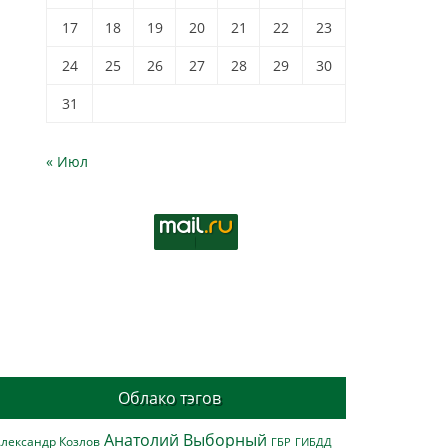
17
18
19
20
21
22
23
24
25
26
27
28
29
30
31
« Июл
Облако тэгов
Анатолий Выборный
лександр Козлов
ГБР
ГИБДД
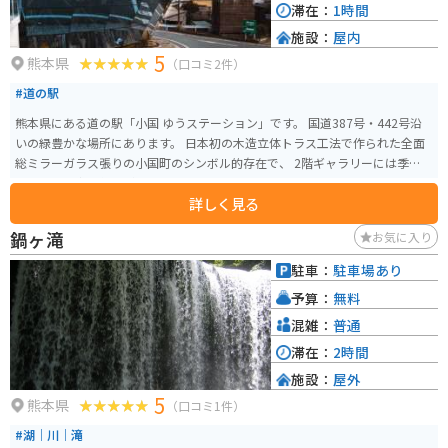
滞在：
1時間
施設：
屋内
5
熊本県
（口コミ2件）
#道の駅
熊本県にある道の駅「小国 ゆうステーション」です。 国道387号・442号沿
いの緑豊かな場所にあります。 日本初の木造立体トラス工法で作られた全面
総ミラーガラス張りの小国町のシンボル的存在で、 2階ギャラリーには季節ご
とに町民の方の作品が展示されています。 インフォメーションセンターでも
詳しく見る
あり「ASOおぐに観光協会」が置かれています。
鍋ヶ滝
お気に入り
駐車：
駐車場あり
予算：
無料
混雑：
普通
滞在：
2時間
施設：
屋外
5
熊本県
（口コミ1件）
#湖｜川｜滝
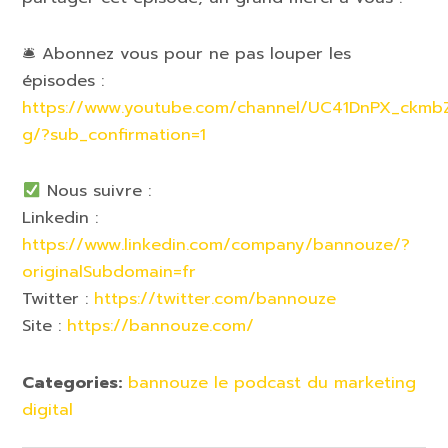
🛎 Abonnez vous pour ne pas louper les
épisodes :
https://www.youtube.com/channel/UC41DnPX_ckm
g/?sub_confirmation=1
Nous suivre :
Linkedin :
https://www.linkedin.com/company/bannouze/?
originalSubdomain=fr
Twitter :
https://twitter.com/bannouze
Site :
https://bannouze.com/
Categories:
bannouze le podcast du marketing
digital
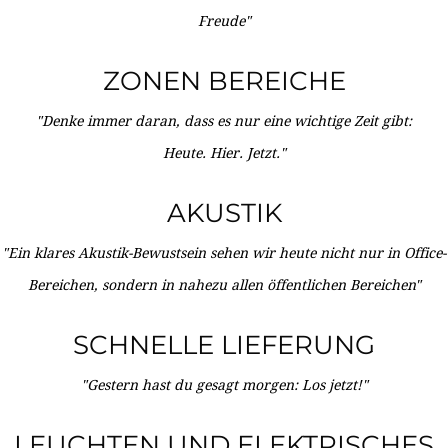
Freude"
ZONEN BEREICHE
"Denke immer daran, dass es nur eine wichtige Zeit gibt:
Heute. Hier. Jetzt."
AKUSTIK
"Ein klares Akustik-Bewustsein sehen wir heute nicht nur in Office-
Bereichen, sondern in nahezu allen öffentlichen Bereichen"
SCHNELLE LIEFERUNG
"Gestern hast du gesagt morgen: Los jetzt!"
LEUCHTEN UND ELEKTRISCHES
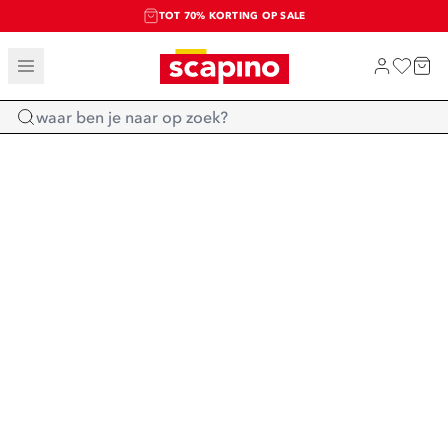
TOT 70% KORTING OP SALE
SALE: LAATSTE KANS!
SHOP NIEUW
Home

^^^^

- **REQUEST**:
After removing each picture, print the entries above exactly as they were.

- **WRITTEN ANSWER**:
17
18
19
20
21
22
23
24
25
26
27
28
29
30
31
« Июл
Облако тэгов
Анатолий Выборный
лександр Козлов
ГБР
ГИБДД
滞在：
1時間
施設：
屋内
5
熊本県
（口コミ2件）
#道の駅
熊本県にある道の駅「小国 ゆうステーション」です。 国道387号・442号沿
いの緑豊かな場所にあります。 日本初の木造立体トラス工法で作られた全面
総ミラーガラス張りの小国町のシンボル的存在で、 2階ギャラリーには季節ご
とに町民の方の作品が展示されています。 インフォメーションセンターでも
詳しく見る
あり「ASOおぐに観光協会」が置かれています。
鍋ヶ滝
お気に入り
駐車：
駐車場あり
予算：
無料
混雑：
普通
滞在：
2時間
施設：
屋外
5
熊本県
（口コミ1件）
#湖｜川｜滝
🛎 Abonnez vous pour ne pas louper les
épisodes :
https://www.youtube.com/channel/UC41DnPX_ckm
g/?sub_confirmation=1
Nous suivre :
Linkedin :
https://www.linkedin.com/company/bannouze/?
originalSubdomain=fr
Twitter :
https://twitter.com/bannouze
Site :
https://bannouze.com/
Categories:
bannouze le podcast du marketing
digital
Freude"
ZONEN BEREICHE
"Denke immer daran, dass es nur eine wichtige Zeit gibt:
Heute. Hier. Jetzt."
AKUSTIK
"Ein klares Akustik-Bewustsein sehen wir heute nicht nur in Office-
Bereichen, sondern in nahezu allen öffentlichen Bereichen"
SCHNELLE LIEFERUNG
"Gestern hast du gesagt morgen: Los jetzt!"
LEUCHTEN UND ELEKTRISCHES
TOT 70% KORTING OP SALE
SALE: LAATSTE KANS!
SHOP NIEUW
Home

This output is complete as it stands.